Khusus yang terjadi pada awal 2020, selain keterlambatan pemerintah mengeluarkan izin, juga diperparah dengan adanya virus corona (COVID-19). Artinya, sudah jatuh, tertimpa tangga pula.

Valentino mengatakan, keterlambatan Pemerintah dalam pemberian izin, memberikan efek domino yang cukup besar dalam pemulihan pasokan bawang putih yang timpang. Apalagi, Indonesia adalah negara yang terdiri dari ribuan pulau, dimana distribusi logistik antar pulau hanya bisa melalui transportasi laut yang memakan waktu cukup lama.

Kementerian Pertanian (Kementan) sudah menerbitkan Rekomendasi Impor Produk Hortikultura (RIPH) dengan jumlah total 600.000 ton, akan tetapi Surat Persetujuan Impor (SPI) dari Kementerian Perdagangan (Kemendag) baru terbit 150.000 ribu ton atau 25% dari total RIPH.

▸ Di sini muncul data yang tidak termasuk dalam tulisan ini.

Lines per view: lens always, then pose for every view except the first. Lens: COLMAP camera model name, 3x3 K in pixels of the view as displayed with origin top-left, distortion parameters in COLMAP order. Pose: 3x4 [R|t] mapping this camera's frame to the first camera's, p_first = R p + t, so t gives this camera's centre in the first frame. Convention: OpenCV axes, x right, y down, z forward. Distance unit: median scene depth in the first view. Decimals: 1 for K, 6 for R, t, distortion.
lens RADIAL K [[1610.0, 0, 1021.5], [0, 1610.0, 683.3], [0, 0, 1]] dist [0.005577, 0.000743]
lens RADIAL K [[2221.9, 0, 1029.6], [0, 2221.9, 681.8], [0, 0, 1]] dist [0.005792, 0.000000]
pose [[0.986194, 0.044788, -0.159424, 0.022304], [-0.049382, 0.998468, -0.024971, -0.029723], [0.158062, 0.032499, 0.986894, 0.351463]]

Kemendang mengeluarkan kebijakan untuk membebaskan impor bawang putih dan bombay tanpa perlu lagi SPI dan RIPH hingga 31 Mei 2020. Namun, setelah paket tersebut berakhir, importir masih harus memperoleh kembali SPI sebanyak 450.000 ton.

Untuk itu, Valentino mengimbau kepada yang terhormat Mendag agar segera menerbitkan SPI bawang putih 450.000 ton sebelum berakhirnya masa relaksasi agar semua pelaku usaha dapat membuat perencanaan importasi bawang putih yang baik sampai akhir tahun 2020.

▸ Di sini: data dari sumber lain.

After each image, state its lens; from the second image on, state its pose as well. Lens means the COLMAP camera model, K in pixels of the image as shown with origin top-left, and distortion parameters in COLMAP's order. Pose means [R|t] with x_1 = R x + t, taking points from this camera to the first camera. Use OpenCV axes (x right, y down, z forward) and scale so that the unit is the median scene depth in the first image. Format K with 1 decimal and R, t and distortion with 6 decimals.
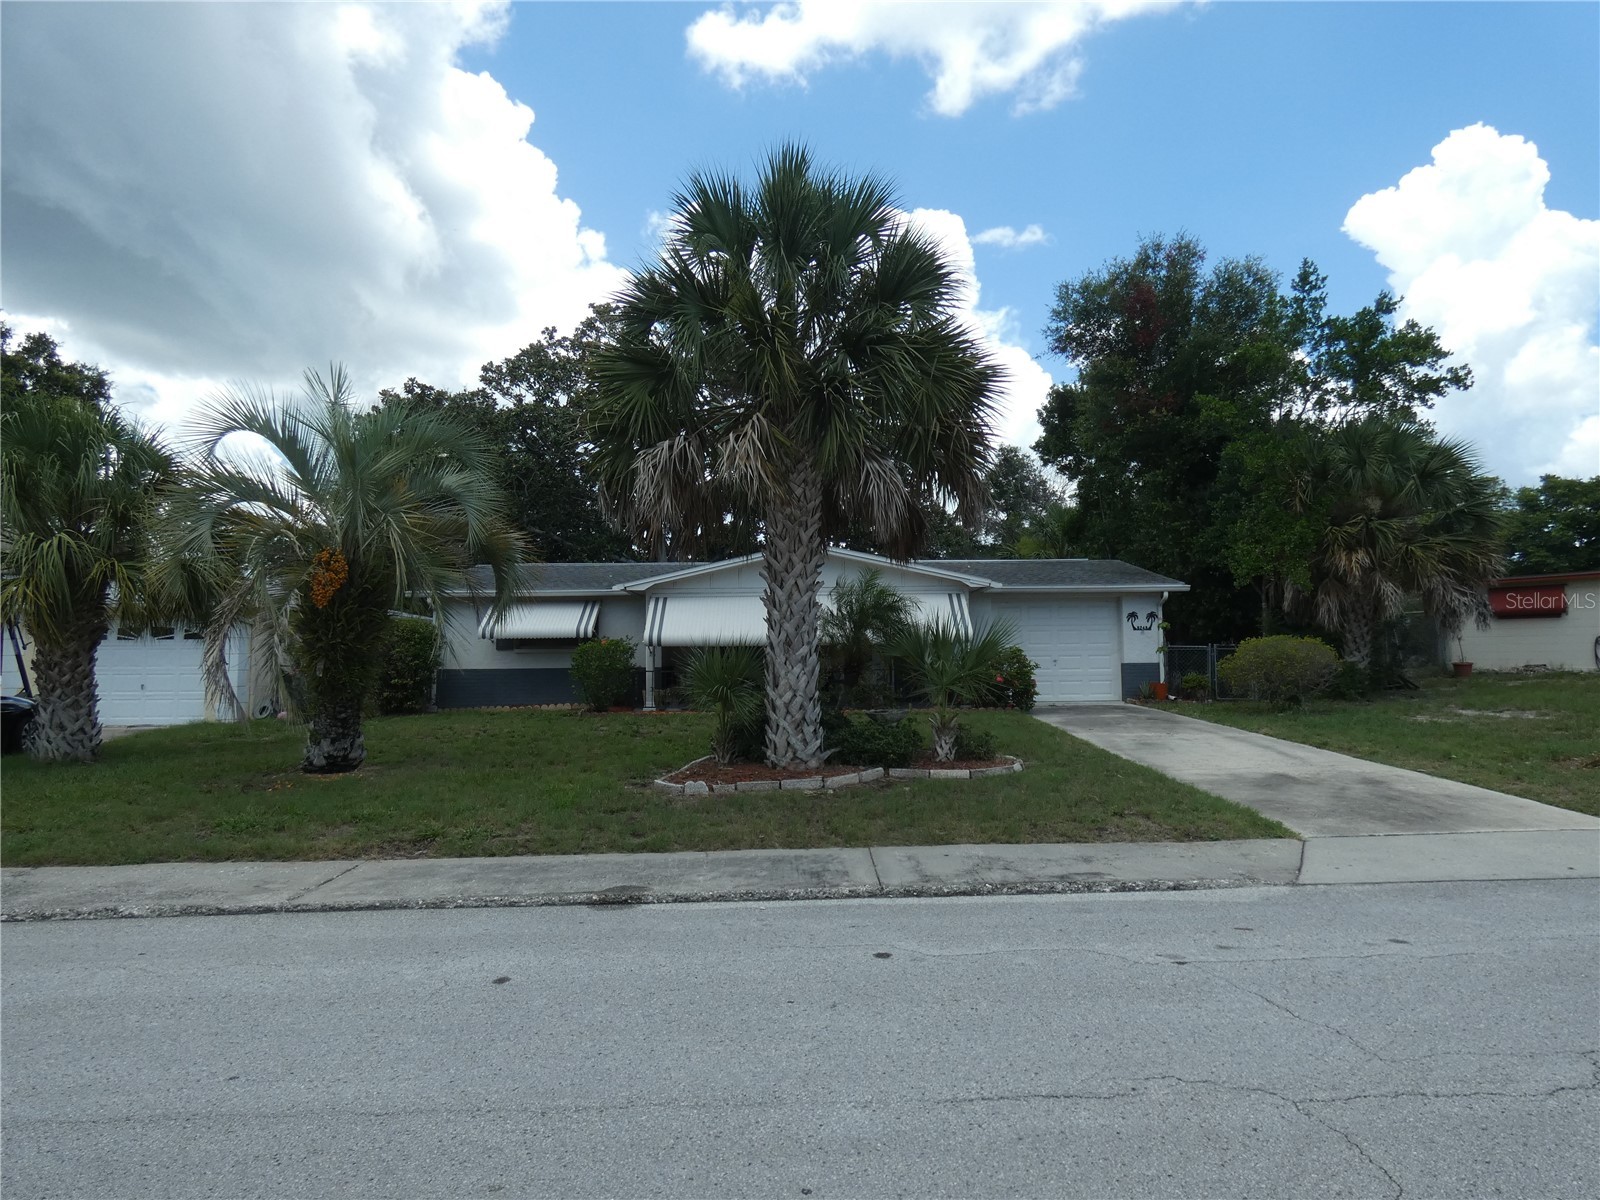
lens RADIAL K [[956.0, 0, 804.7], [0, 956.0, 590.8], [0, 0, 1]] dist [-0.009099, 0.006766]
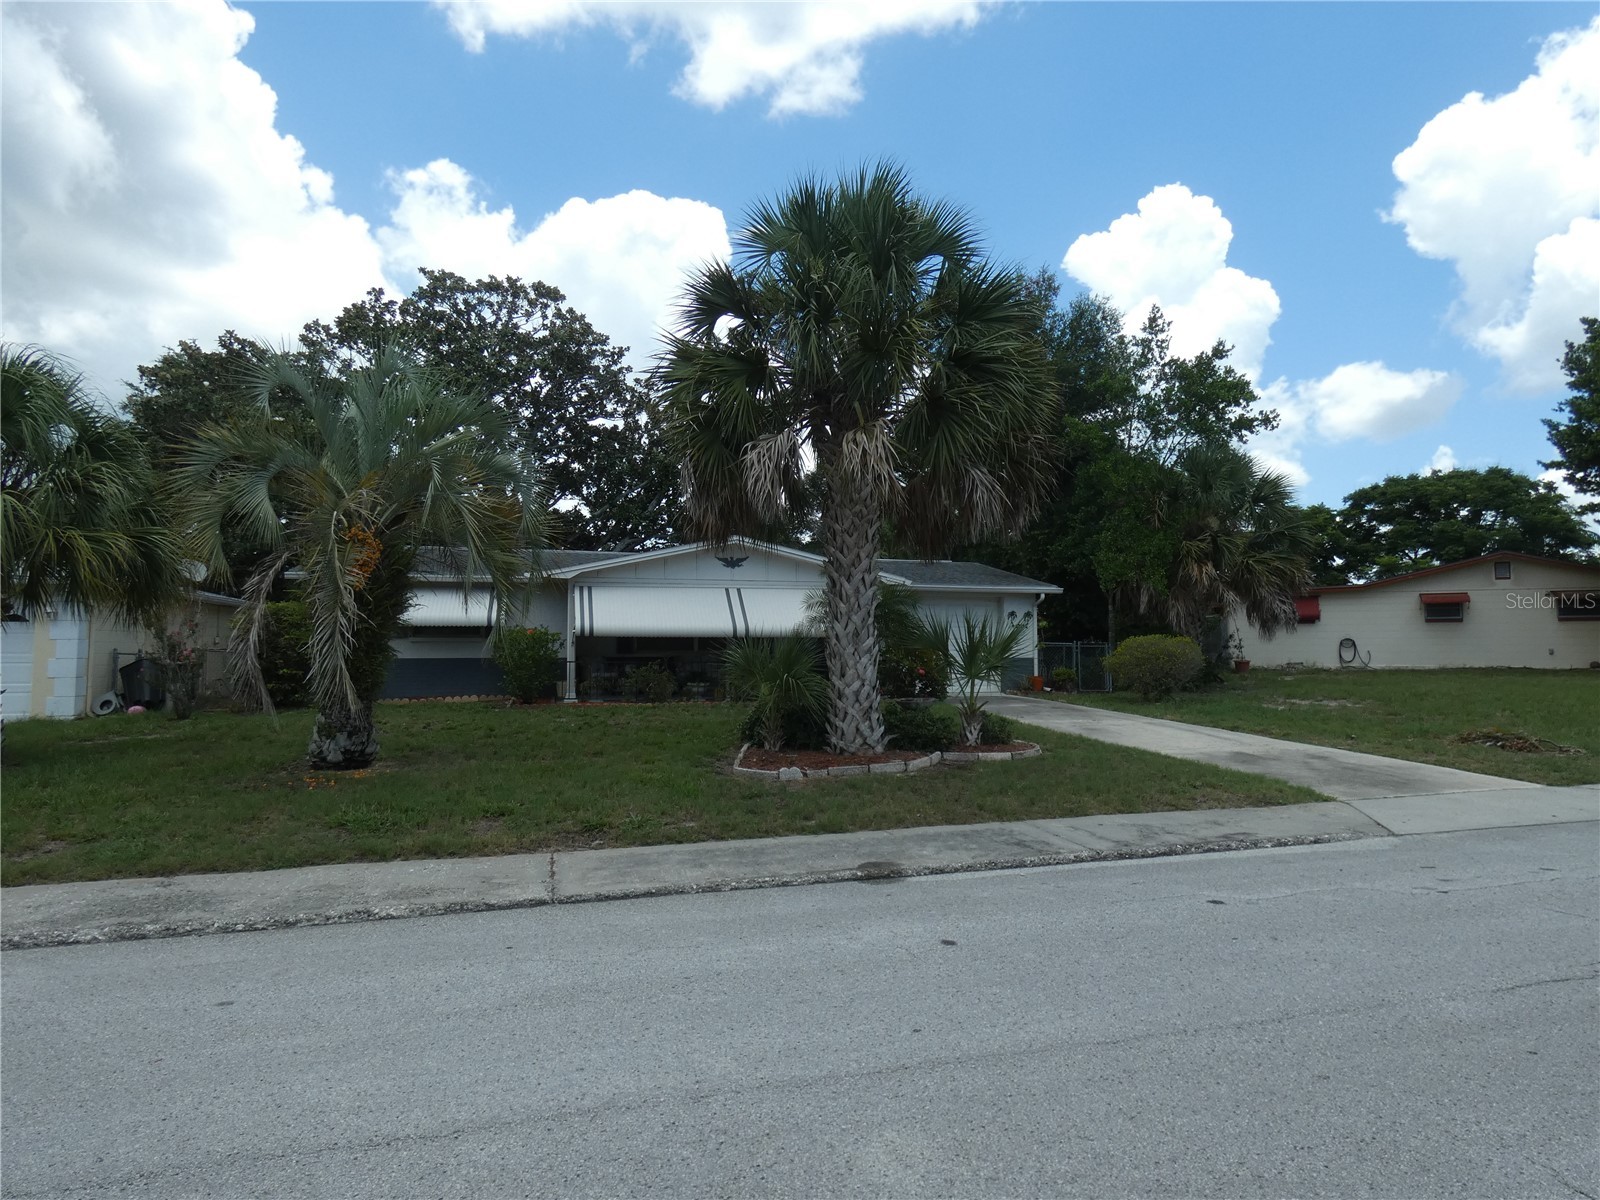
lens RADIAL K [[956.0, 0, 798.4], [0, 956.0, 610.9], [0, 0, 1]] dist [-0.009099, 0.006766]
pose [[0.966783, 0.021195, 0.254718, -0.193032], [-0.028344, 0.999300, 0.024429, 0.001862], [-0.254022, -0.030837, 0.966707, -0.000253]]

"Dengan demikian, semua proses dapat dikembalikan kepada aturan yang berlaku dan tercipta mekanisme pasar yang baik," ujar Valentino.

Di tengah pandemi corona, semua pelaku usaha termasuk anggota Pusbarindo mengalami berbagai tekanan yang berat seperti turunnya omzet penjualan, naiknya harga pokok bawang putih sebagai akibat naiknya nilai kurs dolar Amerika Serikat (AS).

Pusbarindo mengimbau kepada seluruh anggota dan para pelaku usaha lain, agar menyikapi keadaan ini dengan bijaksana dan mengupayakan dengan sekuat tenaga agar tidak terjadi PHK pada masing-masing perusahaannya.